As an implementer, I'd also like to vote on using CBOR. The CBOR format was so simple and obvious to implement. re: error handling, I found the simple "reject any non-canonical input" to be enough to clarify the implementation. In addition, Chromium already has a fuzz-tested CBOR encoder/decoder (for prior use-case in Web Authentication).

[davidben]

Chromium had a fuzz-tested DER encoder/decoder for much much longer by way of X.509. :-P In an ideal world, both Web Authentication and Web Packaging would use DER, as browsers already must parse that securely and pay for in binary size, but alas, since Web Authentication already messed up, we're stuck paying for both and either is probably fine.

(I haven't looked closely at CBOR. DER has a critical nice property that it can be parsed without any allocations with a purely StringPiece-like API. If CBOR does not have this property, do not use it.)

[annevk]

@nyaxt it's unclear to me whether that is enough to lead to fully interoperable implementations.

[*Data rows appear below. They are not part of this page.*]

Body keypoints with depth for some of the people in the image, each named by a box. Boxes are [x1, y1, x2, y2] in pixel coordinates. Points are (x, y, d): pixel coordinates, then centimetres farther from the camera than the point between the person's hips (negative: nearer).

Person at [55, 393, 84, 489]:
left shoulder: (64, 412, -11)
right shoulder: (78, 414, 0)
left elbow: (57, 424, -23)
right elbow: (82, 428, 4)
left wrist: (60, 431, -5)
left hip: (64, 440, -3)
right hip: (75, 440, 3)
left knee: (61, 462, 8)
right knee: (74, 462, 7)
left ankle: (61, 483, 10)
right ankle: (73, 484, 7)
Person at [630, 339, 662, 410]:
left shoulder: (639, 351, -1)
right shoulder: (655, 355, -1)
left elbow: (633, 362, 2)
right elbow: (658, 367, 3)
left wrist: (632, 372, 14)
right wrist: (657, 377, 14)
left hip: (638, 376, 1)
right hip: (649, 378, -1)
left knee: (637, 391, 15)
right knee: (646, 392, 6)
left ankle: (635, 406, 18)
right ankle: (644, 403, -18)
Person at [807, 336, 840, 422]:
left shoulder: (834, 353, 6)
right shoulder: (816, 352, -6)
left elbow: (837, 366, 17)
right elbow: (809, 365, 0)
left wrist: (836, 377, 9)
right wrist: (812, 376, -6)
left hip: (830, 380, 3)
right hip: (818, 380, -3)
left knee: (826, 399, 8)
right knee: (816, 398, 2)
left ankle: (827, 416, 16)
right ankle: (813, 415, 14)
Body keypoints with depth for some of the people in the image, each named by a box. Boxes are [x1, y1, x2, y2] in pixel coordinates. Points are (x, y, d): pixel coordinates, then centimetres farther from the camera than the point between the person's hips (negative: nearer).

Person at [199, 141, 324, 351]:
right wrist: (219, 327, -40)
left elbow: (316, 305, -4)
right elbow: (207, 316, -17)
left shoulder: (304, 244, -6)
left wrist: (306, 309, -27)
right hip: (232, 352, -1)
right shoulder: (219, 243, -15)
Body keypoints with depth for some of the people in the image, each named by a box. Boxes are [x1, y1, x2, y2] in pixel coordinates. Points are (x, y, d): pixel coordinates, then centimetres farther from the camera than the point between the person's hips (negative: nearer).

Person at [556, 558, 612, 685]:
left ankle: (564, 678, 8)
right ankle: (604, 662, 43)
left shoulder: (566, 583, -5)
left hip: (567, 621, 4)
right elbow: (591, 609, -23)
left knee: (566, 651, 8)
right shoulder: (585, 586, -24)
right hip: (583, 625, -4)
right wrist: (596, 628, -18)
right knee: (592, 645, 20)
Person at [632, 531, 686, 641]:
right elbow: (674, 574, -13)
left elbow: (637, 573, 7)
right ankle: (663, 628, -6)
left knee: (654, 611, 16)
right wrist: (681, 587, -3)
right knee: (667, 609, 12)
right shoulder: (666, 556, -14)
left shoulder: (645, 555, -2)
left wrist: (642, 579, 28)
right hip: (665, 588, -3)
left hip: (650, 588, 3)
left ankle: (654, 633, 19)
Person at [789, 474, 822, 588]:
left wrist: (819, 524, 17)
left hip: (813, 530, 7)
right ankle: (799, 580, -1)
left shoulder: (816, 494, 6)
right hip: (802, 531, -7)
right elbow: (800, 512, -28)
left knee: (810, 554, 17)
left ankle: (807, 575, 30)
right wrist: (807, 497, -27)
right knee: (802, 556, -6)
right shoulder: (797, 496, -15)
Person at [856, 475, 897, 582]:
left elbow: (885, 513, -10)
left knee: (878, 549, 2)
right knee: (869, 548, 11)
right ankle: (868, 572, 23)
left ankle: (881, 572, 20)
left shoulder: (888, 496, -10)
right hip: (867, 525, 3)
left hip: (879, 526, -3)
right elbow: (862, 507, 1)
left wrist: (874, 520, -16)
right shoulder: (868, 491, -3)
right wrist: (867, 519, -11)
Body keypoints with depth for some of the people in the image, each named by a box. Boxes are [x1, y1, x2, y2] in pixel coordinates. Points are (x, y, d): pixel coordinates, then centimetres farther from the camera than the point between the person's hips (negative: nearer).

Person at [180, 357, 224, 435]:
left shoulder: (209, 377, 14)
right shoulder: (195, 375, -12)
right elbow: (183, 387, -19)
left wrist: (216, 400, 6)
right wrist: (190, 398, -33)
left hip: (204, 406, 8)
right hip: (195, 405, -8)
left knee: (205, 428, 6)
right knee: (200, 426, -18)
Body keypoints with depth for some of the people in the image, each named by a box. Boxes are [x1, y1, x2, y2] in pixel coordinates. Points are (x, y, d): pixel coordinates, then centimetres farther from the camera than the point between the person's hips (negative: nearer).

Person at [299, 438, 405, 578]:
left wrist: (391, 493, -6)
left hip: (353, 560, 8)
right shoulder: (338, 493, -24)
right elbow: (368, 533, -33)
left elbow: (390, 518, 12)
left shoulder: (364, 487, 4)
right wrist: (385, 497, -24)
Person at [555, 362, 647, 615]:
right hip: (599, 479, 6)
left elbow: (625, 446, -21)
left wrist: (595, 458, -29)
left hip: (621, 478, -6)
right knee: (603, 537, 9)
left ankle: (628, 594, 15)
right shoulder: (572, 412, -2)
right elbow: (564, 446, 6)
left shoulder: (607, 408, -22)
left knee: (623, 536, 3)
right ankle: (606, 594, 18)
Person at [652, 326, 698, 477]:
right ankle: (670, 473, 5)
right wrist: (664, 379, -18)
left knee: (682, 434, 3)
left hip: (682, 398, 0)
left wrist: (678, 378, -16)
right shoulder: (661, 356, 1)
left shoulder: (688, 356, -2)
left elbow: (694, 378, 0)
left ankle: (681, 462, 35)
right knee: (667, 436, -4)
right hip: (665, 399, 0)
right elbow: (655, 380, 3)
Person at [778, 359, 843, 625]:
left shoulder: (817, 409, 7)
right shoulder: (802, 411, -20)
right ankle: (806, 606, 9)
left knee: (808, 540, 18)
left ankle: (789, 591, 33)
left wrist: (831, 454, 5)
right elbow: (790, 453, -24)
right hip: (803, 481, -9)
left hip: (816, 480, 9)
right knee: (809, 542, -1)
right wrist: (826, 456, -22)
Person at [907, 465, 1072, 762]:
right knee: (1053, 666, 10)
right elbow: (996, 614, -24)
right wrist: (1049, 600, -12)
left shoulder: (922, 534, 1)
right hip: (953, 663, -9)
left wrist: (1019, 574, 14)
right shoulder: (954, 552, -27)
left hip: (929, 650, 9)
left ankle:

It also means that you cannot use any generic CBOR parser if you want interoperability.

[davidben]

To be fair, a lot of existing DER parsers are buggy and accept all or bits of BER as well. The good ones only accept DER, but there are a lot of bad ones.

[jyasskin]

@annevk The IETF is working on a CBORbis at https://github.com/cbor-wg/CBORbis. I'll send them a patch to try to tighten up the error handling. It's still likely to have more than one option, like UTF-8 does.

[annevk]

@jyasskin UTF-8 on the web doesn't (and note that too has been very problematic, a costly endavor, and not without security consequences).